Programming Language Skills

There are many programming languages. Some are becoming more popular every year, some are in decline, and some are just starting to pave their way into the IT world and have shown great values.

IT-Related Skills

Even though programming jobs, in general, are expected to decline seven percent by 2028, according to the US Bureau of Labor Statistics, some programming skills, like coding jobs, are expected to increase in the following years.

Programming skills are used to develop software, mobile apps, web applications, websites, as well as automate tasks. The most popular and used programming languages are:

  • Python
  • C++
  • JavaScript
  • Ruby
  • PowerShell

But, the simplest programming languages, if you are new to coding and want to become a junior software engineer, are HTML and CSS. When you learn these, it is easier to grasp how other language skills work and understand them, and finally, to use them.

The most commonly used programming language is JavaScript and TypeScript, Go, and Kotlin are becoming more and more popular because of their trendier technology. Even though these languages are becoming popular, there aren’t many people using them, so the demand is high. Python is the fourth most popular programming language on Github, followed by Java, Go, and Ruby.

The biggest demand in the programming languages area is amongst Java developers (earn $90,830 on average), mobile engineers (earn $94,301 on average), software engineers (earn $110,245 on average), front-end engineers (earn $81,360 on average), and automation engineers (earn $86,445 on average), according to Glassdoor.

Wrap up

These are the most wanted IT-related skills globally, but what is needed and wanted in a specific country depends on their IT scene.

We checked various lists of most wanted IT skills, cross-referenced them, found the intersection, and decided to pick these for our top 5. Some of these jobs are among the best-paid jobs in some countries, but that wasn’t the criteria here. The demand was the first criterion, followed by how much the skills are sought geographically.
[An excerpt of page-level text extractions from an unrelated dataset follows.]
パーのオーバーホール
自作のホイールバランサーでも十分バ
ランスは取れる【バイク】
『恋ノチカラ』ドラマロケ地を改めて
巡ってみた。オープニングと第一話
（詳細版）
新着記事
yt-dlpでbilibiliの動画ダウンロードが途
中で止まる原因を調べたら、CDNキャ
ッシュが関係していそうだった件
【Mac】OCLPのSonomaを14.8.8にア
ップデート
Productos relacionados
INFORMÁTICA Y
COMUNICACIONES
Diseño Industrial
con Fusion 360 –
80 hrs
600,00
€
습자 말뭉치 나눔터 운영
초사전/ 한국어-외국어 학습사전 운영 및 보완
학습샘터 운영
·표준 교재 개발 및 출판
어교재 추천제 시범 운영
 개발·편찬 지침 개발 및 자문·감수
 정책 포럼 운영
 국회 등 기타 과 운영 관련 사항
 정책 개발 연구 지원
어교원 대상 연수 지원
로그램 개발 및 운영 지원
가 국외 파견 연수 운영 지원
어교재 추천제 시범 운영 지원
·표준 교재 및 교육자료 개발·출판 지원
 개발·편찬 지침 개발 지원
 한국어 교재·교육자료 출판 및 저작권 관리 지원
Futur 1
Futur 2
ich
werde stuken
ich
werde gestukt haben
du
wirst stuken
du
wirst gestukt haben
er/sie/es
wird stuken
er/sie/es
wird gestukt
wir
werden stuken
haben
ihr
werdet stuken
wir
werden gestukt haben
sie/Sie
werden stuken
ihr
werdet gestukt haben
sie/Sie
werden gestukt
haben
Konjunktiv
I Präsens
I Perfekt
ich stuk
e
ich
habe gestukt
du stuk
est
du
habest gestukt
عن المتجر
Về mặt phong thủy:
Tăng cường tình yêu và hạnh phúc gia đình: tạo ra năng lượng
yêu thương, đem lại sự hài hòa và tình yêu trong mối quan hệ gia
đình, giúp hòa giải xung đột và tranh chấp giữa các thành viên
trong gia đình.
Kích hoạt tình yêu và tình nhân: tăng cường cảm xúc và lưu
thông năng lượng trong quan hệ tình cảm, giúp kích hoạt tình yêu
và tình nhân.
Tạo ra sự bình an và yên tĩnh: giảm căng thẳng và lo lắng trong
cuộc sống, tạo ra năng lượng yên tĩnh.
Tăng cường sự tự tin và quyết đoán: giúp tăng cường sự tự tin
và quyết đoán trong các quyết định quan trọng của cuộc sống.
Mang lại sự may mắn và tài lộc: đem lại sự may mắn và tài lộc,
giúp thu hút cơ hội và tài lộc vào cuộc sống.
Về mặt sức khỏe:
If you plan on expanding your IT knowledge, check out some of the online courses on Udemy, Coursera, Upskilled, Thinkific, Kajabi, etc.

There are many IT-related career paths you can pursue, some of which are analytical while others are more creative, so you can navigate to the ones that suit you best. On your way to becoming an expert in the industry, you can start by engaging in online forums and IT blogs. Many of these blogs have an author box to present your skills and ambitions while establishing yourself in the field you choose.